On November 4, the U.S. Department of Health and Human Services (HHS) and Department of the Treasury (including the Internal Revenue Service) (the "Departments") released guidance advising that health plans offered by large employers that don't provide coverage for inpatient hospital services do not provide "minimum value" under Affordable Care Act (ACA) regulations. As a result, employees who are offered these "skinny plans" will be eligible to receive premium tax credits if they elect to obtain coverage through the federal or state insurance exchanges established under the ACA. Employers who fail to offer plans with "minimum value" will be subject to a penalty of $3,000 per year for each employee who purchases coverage through an exchange and receives a federal subsidy.

The new guidance, Notice 2014-69 ("Group Health Plans that Fail to Cover In-Patient Hospitalization Services"), observes that the government's online "minimum value calculator," created to assist employers in structuring their insurance plan offerings, may not produce valid actuarial results for "unconventional plan designs that exclude substantial coverage for in-patient hospitalization services." Using the calculator, a plan could omit basic benefits but still be ACA-compliant as long as it has equivalent actuarial value to the lowest-level ("bronze") plans sold on exchanges. The Departments believe that some of the results that can be produced by the calculator were not intended by the ACA regulations, and said they will propose amendments to the regulations to explicitly provide that plans that do not cover both physician services and inpatient hospital services do not provide minimum value.

The guidance stated, "A plan that fails to provide substantial coverage for these services would fail to offer fundamental benefits that are nearly universally covered, and historically have been considered integral to coverage, under typical employer-sponsored group health plans."

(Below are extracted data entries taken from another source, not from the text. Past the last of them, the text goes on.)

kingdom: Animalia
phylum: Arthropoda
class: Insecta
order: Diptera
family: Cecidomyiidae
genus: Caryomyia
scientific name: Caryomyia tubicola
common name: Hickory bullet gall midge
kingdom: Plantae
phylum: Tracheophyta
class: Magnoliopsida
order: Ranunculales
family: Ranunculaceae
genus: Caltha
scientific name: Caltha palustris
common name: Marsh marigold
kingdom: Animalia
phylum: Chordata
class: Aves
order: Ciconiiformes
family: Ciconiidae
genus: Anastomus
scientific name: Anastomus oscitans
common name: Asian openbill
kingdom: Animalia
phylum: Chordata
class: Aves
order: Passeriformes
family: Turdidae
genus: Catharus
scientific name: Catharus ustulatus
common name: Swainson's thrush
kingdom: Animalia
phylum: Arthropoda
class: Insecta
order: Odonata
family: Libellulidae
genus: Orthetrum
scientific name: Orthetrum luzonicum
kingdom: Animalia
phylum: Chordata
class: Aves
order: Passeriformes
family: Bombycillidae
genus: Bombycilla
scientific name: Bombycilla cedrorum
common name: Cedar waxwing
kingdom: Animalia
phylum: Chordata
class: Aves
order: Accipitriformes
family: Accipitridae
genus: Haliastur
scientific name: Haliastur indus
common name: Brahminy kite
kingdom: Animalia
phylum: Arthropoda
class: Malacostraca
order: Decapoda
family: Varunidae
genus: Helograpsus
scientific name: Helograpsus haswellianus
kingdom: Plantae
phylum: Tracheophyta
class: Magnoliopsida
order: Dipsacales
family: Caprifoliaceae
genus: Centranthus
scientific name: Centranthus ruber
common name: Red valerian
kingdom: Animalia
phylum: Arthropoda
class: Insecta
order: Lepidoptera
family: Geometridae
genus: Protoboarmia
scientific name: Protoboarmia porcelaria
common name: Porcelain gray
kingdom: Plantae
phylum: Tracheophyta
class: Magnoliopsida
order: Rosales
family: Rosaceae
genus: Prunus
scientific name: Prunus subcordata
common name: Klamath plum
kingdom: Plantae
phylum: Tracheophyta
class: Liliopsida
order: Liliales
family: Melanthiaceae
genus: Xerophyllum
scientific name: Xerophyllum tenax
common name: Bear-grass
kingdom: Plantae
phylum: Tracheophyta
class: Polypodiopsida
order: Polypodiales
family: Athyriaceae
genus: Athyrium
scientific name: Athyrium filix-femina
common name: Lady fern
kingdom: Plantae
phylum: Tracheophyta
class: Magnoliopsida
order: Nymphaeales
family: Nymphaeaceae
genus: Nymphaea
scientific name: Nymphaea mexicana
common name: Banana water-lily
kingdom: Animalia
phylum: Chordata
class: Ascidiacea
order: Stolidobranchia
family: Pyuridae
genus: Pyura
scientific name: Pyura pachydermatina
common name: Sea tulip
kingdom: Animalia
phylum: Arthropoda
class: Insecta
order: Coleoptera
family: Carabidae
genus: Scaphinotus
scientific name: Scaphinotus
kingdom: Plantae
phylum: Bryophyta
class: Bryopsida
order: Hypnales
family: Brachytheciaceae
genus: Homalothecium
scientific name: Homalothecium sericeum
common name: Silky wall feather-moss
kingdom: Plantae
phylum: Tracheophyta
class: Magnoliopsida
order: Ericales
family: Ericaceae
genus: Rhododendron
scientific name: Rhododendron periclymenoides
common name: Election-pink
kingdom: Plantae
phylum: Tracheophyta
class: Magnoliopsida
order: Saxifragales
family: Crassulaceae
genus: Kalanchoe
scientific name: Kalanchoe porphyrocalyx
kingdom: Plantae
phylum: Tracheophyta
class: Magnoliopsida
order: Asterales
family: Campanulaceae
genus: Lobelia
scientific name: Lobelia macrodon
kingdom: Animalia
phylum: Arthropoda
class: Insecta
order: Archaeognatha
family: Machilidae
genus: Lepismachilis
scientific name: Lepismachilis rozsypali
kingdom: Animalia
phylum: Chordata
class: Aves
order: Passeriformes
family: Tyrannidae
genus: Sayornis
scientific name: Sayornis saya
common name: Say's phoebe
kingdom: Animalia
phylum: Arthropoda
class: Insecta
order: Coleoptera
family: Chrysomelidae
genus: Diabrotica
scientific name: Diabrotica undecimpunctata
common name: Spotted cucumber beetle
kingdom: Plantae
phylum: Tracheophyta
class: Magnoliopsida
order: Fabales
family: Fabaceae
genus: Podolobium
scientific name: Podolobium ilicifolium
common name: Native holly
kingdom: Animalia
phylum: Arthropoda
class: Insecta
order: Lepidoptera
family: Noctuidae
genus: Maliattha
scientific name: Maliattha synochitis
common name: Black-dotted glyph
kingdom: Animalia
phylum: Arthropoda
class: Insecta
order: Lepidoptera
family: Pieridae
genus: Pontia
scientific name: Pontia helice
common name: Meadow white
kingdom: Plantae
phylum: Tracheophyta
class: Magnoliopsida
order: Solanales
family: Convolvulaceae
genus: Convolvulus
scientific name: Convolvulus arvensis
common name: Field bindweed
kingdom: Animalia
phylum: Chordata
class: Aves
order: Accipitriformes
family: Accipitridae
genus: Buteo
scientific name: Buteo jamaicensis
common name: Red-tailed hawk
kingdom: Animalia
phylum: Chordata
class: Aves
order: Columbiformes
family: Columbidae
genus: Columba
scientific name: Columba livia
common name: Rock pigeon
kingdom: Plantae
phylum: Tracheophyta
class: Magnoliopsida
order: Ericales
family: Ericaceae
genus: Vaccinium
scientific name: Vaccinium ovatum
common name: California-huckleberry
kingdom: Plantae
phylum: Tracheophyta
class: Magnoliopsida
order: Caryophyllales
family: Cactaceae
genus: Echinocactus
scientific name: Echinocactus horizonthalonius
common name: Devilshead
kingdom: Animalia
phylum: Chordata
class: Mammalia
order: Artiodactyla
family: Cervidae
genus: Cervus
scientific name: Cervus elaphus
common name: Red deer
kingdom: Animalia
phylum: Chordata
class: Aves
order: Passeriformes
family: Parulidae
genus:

The ACA requires that health plans in the individual and small-group markets cover 10 "essential health benefits," including hospital services. Large employers (those with at least 50 full-time employees) and all self-insured employers, however, need not follow that rule so long as the plans they offer cover at least 60% of their employees' estimated health costs. Skinny plans have been designed to satisfy the literal requirements of the ACA's minimum value rules, but it has been generally recognized that they do not comport with the spirit of the ACA.

Most employers that have adopted or expressed interest in skinny plans have been in industries with many low-wage workers, such as restaurants and retail stores. By covering preventive services, as required by the ACA, but excluding pricier hospitalization benefits, employers could offer employees a low-cost, technically compliant plan, and thereby avoid the "play or pay" penalties that would be imposed on the employers for failure to offer affordable insurance to their employees.

Existing skinny plans that appeared to comply with the ACA based on use of the online minimum value calculator may be grandfathered if they were adopted before the guidance was issued. The guidance will be the basis of new regulations expected to be issued on or about March 1, 2015, that will apply to all plans that are adopted on or after November 4, 2014, or whose plan years begin after March 1, 2015. The new regulations, which will be effective immediately upon adoption, will also prohibit employers that offer "skinny plans" from stating or implying that their having offered the plan precludes their employees from receiving premium tax credits if they purchase coverage through an exchange.
 
It should be noted that even after the new regulations are adopted, skinny plans will probably not go away completely. Although they will no longer be a solution for employers seeking to avoid the $3,000 "affordability" penalty by making their employees ineligible for premium tax credits, offering a skinny plan should still allow an employer to avoid the separate penalty of $2,000 per year per full-time employee for failing to offer all full-time employees "minimum essential coverage." Large and self-insured employers currently need not offer their employees all 10 "essential health benefits" in order for the coverage to qualify as "minimum essential coverage" (the level of coverage that an individual must maintain in order to meet the "individual mandate" under the ACA), and it appears unlikely that the new regulations will change this. And if, notwithstanding the availability of a premium tax credit, an individual employee chooses not to enroll in an insurance plan through the exchange, the employer will not be subject to the $3,000 penalty for that employee. If a skinny plan were offered alongside a low-cost "fixed indemnity" hospitalization plan, employees might be even less likely to go into the exchange in search of more comprehensive coverage.